Na próxima sexta-feira assistiremos à tomada de posse de Donald Trump, a mais polémica de que há memória. Começo por esclarecer que não me impressionam as palavras de ordem da nomenclatura de Holywood, ou o mal estar da intelectualidade burguesa do eixo Nova Iorque/Boston. Por melhor que possa ser um presidente republicano, estas elites estarão sempre insatisfeitas e indignadas, serão sempre dramaticamente amplificadas pela imprensa liberal e estão frequentemente divorciadas do sentimento popular.
O que me preocupa em Trump não é o que dizem dele, é o que o próprio não pára de dizer. É a sensação de vermos um bólide de 500 cavalos nas mãos de um adolescente excitado, sem carta, numa rua congestionada e apinhada de peões. Ouvimos de Trump os maiores dislates em campanha. Desde o muro da vergonha com o México ao desrespeito pelas mulheres, passando pelo mais imbecil chauvinismo. Creio que em todos nós havia a secreta esperança de se estar perante um populismo sem escrúpulos que a realidade do poder se encarregaria de dissipar.
Aparentemente, puro engano. Desde a sua eleição, Donald Trump conseguiu dia após dia agravar e alargar o espectro das suas alarvidades políticas. Para quem previa um mau cenário, Trump surpreendeu com uma péssima conduta política. Não se dirá que é um elefante numa loja de porcelanas, por respeito ao elefante, e por não haver notícia de um Twitter em versão paquiderme.
Os Estados Unidos nascem a partir da Europa e dos europeus; crescem, afirmam-se e lideram em parceria com a Europa, passando de protegidos a protectores, conduzindo o mundo após a Guerra-Fria, comandando a ordem mundial que agora termina. O peso dos Estados Unidos no quadro das nações foi no último século incontornável; tiveram o supremo poder de fazer a guerra e de impor a paz, o que realmente conta nas relações entre os Estados fortes.

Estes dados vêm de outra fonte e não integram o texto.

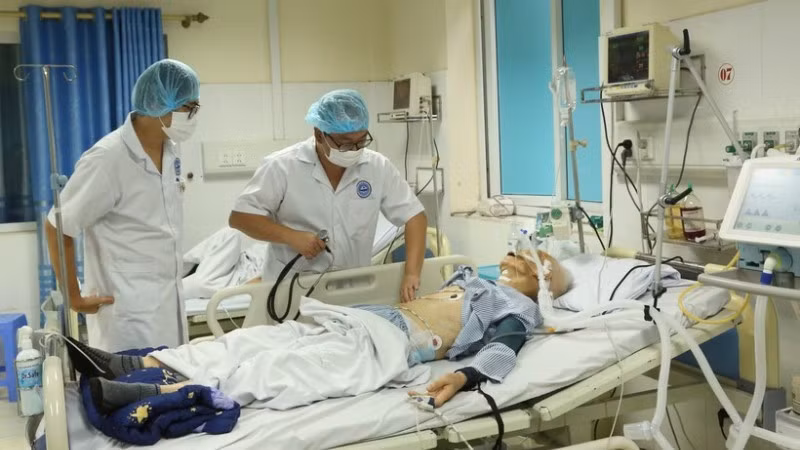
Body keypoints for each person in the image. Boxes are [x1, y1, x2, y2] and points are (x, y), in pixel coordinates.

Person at [67, 249, 571, 413]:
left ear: (542, 282)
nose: (517, 254)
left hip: (395, 346)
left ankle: (156, 395)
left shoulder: (519, 311)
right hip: (364, 320)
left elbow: (504, 348)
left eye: (532, 259)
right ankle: (135, 363)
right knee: (250, 339)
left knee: (277, 369)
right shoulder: (474, 278)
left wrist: (461, 378)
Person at [45, 59, 200, 352]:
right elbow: (57, 226)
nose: (193, 115)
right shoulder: (108, 158)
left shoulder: (171, 151)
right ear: (159, 105)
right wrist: (74, 297)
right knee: (136, 379)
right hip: (128, 318)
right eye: (188, 107)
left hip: (168, 305)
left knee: (172, 376)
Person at [229, 89, 427, 303]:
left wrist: (412, 273)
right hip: (293, 292)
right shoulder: (282, 167)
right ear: (319, 134)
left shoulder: (377, 166)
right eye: (344, 142)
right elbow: (241, 218)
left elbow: (415, 216)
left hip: (353, 288)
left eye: (361, 141)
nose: (353, 150)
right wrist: (291, 237)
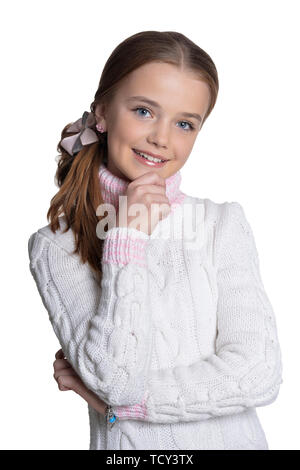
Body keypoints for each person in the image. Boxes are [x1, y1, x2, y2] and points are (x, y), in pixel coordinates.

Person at [28, 30, 283, 450]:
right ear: (103, 113)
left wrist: (123, 407)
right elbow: (117, 379)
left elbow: (258, 372)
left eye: (184, 123)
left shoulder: (222, 224)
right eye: (144, 111)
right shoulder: (56, 246)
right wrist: (126, 237)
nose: (162, 138)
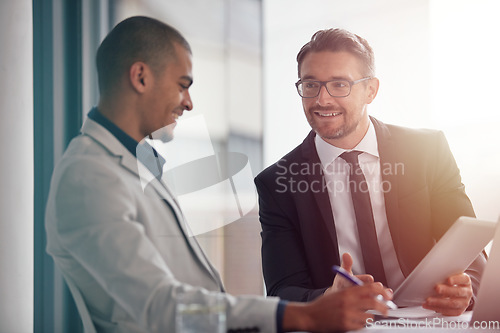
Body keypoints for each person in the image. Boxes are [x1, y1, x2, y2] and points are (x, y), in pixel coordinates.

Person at [45, 17, 393, 333]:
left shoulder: (131, 163)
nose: (189, 102)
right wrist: (303, 315)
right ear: (140, 77)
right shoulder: (90, 177)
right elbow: (160, 307)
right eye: (183, 84)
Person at [255, 28, 487, 317]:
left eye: (340, 85)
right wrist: (329, 296)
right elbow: (282, 290)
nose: (322, 100)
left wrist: (465, 292)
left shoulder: (427, 151)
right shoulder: (278, 183)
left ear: (371, 90)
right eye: (311, 85)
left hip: (427, 321)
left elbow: (474, 260)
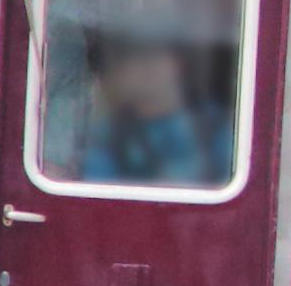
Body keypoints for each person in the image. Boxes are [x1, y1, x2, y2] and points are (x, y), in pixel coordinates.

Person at [76, 20, 234, 187]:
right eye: (134, 57)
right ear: (119, 73)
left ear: (178, 64)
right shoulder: (107, 136)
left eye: (158, 54)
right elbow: (100, 195)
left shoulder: (217, 125)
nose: (148, 65)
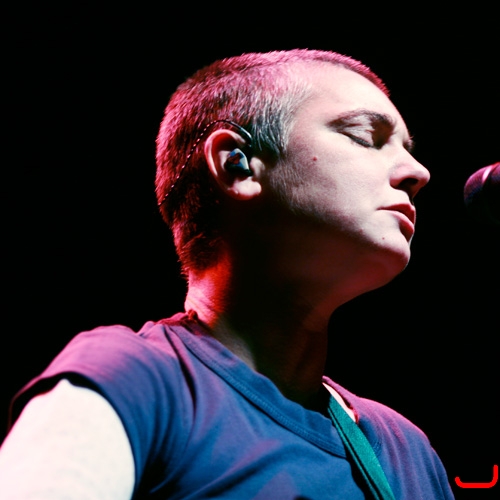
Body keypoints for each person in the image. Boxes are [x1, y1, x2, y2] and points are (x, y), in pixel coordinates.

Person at [0, 49, 455, 499]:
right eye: (365, 135)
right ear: (236, 164)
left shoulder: (408, 452)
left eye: (407, 149)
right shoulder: (136, 381)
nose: (417, 172)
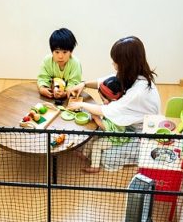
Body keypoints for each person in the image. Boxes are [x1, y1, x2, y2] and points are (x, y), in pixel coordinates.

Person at [67, 35, 160, 171]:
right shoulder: (130, 75)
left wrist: (81, 105)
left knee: (107, 158)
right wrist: (84, 84)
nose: (113, 64)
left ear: (126, 64)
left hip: (139, 135)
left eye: (115, 61)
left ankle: (137, 154)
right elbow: (105, 82)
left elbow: (107, 110)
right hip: (124, 125)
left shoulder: (139, 92)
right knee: (94, 134)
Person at [37, 28, 83, 101]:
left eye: (64, 52)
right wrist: (42, 88)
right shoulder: (47, 61)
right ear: (52, 51)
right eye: (57, 52)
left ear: (71, 52)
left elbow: (74, 82)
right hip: (50, 96)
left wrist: (65, 93)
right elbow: (43, 77)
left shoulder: (75, 63)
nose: (60, 56)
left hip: (68, 98)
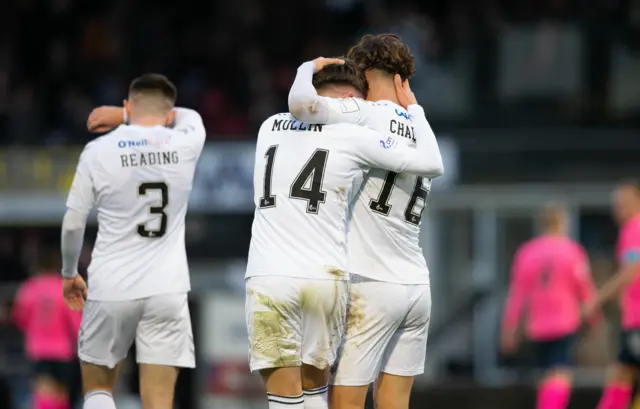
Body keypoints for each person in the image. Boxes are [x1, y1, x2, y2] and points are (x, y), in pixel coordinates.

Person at [246, 58, 443, 409]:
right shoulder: (356, 136)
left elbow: (299, 106)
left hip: (270, 275)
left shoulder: (268, 126)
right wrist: (414, 112)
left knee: (284, 399)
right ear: (348, 97)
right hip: (328, 277)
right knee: (317, 395)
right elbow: (430, 162)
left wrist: (306, 66)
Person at [60, 73, 206, 409]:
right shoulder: (185, 141)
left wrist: (69, 273)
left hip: (111, 284)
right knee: (159, 401)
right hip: (167, 288)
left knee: (98, 389)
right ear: (169, 115)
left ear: (128, 104)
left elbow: (72, 224)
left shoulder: (98, 150)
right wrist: (125, 116)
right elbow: (190, 116)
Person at [500, 203, 599, 409]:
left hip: (537, 324)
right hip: (564, 321)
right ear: (562, 223)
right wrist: (594, 319)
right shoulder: (572, 251)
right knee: (560, 372)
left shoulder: (527, 252)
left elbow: (517, 294)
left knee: (546, 372)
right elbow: (585, 289)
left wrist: (510, 328)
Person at [584, 182, 640, 409]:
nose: (618, 209)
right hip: (633, 319)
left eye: (623, 203)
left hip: (637, 321)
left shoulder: (634, 230)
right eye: (615, 205)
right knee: (622, 374)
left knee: (621, 375)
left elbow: (631, 271)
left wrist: (596, 299)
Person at [13, 249, 82, 409]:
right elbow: (76, 323)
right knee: (61, 395)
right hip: (63, 351)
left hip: (38, 350)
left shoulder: (29, 288)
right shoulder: (66, 288)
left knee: (44, 395)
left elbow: (20, 318)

Confundindo ligeireza com inovação, Trump e os seus tweets tiveram o dom de pôr o mundo em estado de sítio. Em pouquíssimo tempo, Trump conseguiu piorar significativamente o já débil estado das relações entre Israel e a Palestina, com o anúncio tão estúpido quanto ofensivo para todos da abertura da embaixada americana em Jerusalém. Trump tratou de arrasar o Obamacare, ainda antes de Obama sair. Trump ameaça a China sem tratar de ponderar as consequências. Trump hostiliza o México ostensivamente, com quem tem a mais crítica fronteira terrestre.
Mais. Trump acolhe Farage, que os britânicos rejeitam, com honras desproporcionadas. Trump leva para o seu inner circle gente com suspeitas sérias de ligação ao Ku Klux Klan. Trump escolhe para governar gente com relações opacas com poderes transnacionais. Por fim, mais importante até agora, Trump insulta a ONU, anuncia a obsolescência da NATO e proclama o fim da União Europeia. E ainda não tomou posse.
Esta insolência perante a ONU, a ameaça à NATO e o ataque à União Europeia só podem encontrar conforto e simpatia entre as gentes do PCP e do Bloco. É um tempo realmente novo, a exigir uma revisão profunda de posições perante esta nova administração americana que se situa entre o PNR e a Frente Nacional no plano interno e o PCP e o Bloco no plano externo.
Um humilde conservador como eu, estudioso aplicado da Ciência Política e das Relações Internacionais, não consegue encontrar encaixe para tal esquizofrenia nos paradigmas até agora aceites para a diplomacia e o normal relacionamento entre os Estados. Virá aí uma coisa nova, que desconhecemos. Pode até, por milagre, nem acabar mal, mas, à cautela, apertem bem os cintos.
O autor escreve segundo a antiga ortografia.